Will Hussein help us find the WMD? Look! Paris Hilton! And she's doin' stuff!
Wasn't the Iraq thing just a sideshow? Aren't we still looking for Bin Laden and the people who actually perpetrated 9/11? Who? Look! Two people died of the flu 1,500 miles away!
What happens in Iraq next? Your guess is as good as mine. And unfortunately, probably better than the people running the show.
Look, any time you can remove a tyrannical dictator from the picture, it's a Good Thing. But Bush and his people have built up such a reservoir of cynicism and badwill in me that I can't see this as the end of anything. I don't know what the right move is; no one does. So let's not have V-J day just yet.
December 10, 2003
Snow Job
So we got 18 inches of snow here, starting Friday night and ending Sunday afternoon (but not after providing New England with some frozen seafood).
And I made it to work all three shifts. And everyone I work with made it, too.
And I actually heard some whining from the public on the order of, "Why did this have to happen on Saturday? Why couldn't it happen on a day when we can get a day off?"
And it made me want to spit. You people - and you know who you are - are the ones who make up holidays, or co-opt existing holidays (Labor Day?). You're the ones who tell clerks "Have a nice weekend!" on Saturday afternoon.
You're the ones who, on the hint of snow, cram the supermarkets, buying enough milk, eggs and butter to serve French toast to the entire planet. And buying shovels (really - who in Boston needs new shovels every year?). And freaking out because you get to the video store at 11:30 on Friday night and all the Pirates DVDs are already rented out.
And you're the ones who, if it snowed on Thursday, wouldn't even get out of bed until noon.

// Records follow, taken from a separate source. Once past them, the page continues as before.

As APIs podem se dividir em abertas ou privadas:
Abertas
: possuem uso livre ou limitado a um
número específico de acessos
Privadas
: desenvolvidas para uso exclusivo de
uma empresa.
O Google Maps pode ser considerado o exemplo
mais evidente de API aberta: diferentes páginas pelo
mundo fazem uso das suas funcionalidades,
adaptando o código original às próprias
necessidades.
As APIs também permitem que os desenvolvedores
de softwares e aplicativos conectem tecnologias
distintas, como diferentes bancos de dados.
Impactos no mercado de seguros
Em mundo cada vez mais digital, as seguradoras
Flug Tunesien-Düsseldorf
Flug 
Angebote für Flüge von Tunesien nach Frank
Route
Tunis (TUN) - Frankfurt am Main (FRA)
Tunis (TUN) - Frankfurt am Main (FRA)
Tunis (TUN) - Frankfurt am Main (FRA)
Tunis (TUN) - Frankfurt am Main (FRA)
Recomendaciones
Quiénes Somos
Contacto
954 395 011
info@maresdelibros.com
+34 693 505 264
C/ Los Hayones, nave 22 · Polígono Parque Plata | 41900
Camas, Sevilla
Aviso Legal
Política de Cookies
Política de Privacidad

It just boils down to this: there are two kinds of people in the world. People who find a way to get to work, and people who find a way not to go to work. And next time it snows, you might want to thank the gas station attendant, or the supermarket bagboy, or the video clerk, for having a hell of a lot better work ethic than you do.

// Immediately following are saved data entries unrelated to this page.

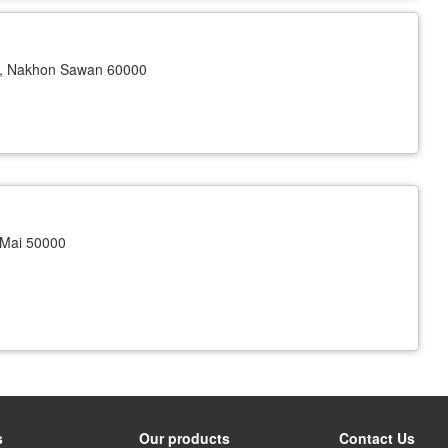
, Nakhon Sawan 60000
 Mai 50000
s
Our products
Contact Us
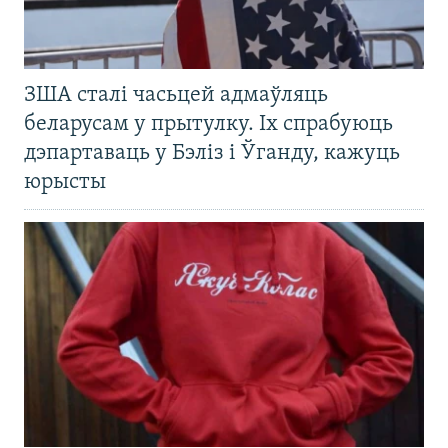
ЗША сталі часьцей адмаўляць
беларусам у прытулку. Іх спрабуюць
дэпартаваць у Бэліз і Ўганду, кажуць
юрысты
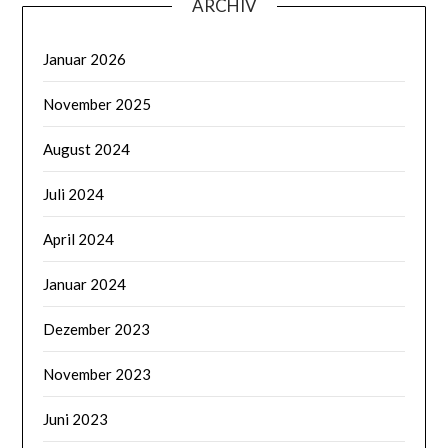
ARCHIV
Januar 2026
November 2025
August 2024
Juli 2024
April 2024
Januar 2024
Dezember 2023
November 2023
Juni 2023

Like I said...you know who you are. Thus endeth the rant.
December 05, 2003
Hi
So...um...how's everybody?
It's been kind of a wacky month; major changes are afoot in my offline life. So I may continue to be sporadic for the next few weeks.
But the important things:
1) I watched Birth of A Nation; I just have to find the right words to express my feelings on it.
2) John Kerry: Drop it, dude. You're just wasting time and money now.
3) Curt Schilling!
4) The Republicans are pushing to get Ronald Reagan to replace FDR on the dime. I did some quick and dirty math, and figured that if you used dimes to symbolize the growth of the national debt under Reagan, there would be a stack of dimes that stretched down I-90 from Boston to Seattle. For 445 round trips.
Back to your regularly scheduled whatever.